* _What to produce_: Rewrite the lines of every one of these records with "scientific name" changed to "binomial name" and nothing else altered, and leave out the pictures.

(Collection entries)
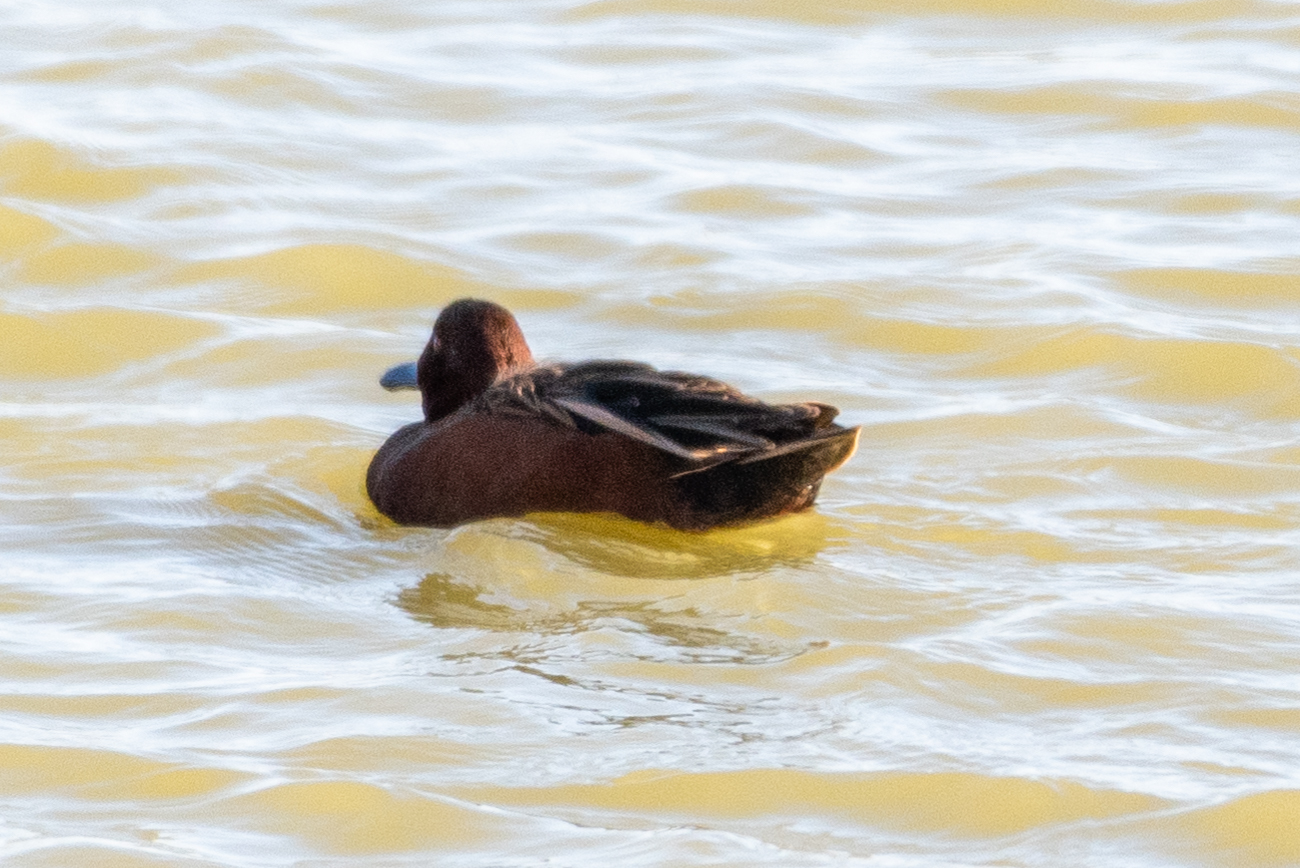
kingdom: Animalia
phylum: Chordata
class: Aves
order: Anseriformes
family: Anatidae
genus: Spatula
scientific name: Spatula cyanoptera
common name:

* _Solution to the exercise_:
kingdom: Animalia
phylum: Chordata
class: Aves
order: Anseriformes
family: Anatidae
genus: Spatula
binomial name: Spatula cyanoptera
common name:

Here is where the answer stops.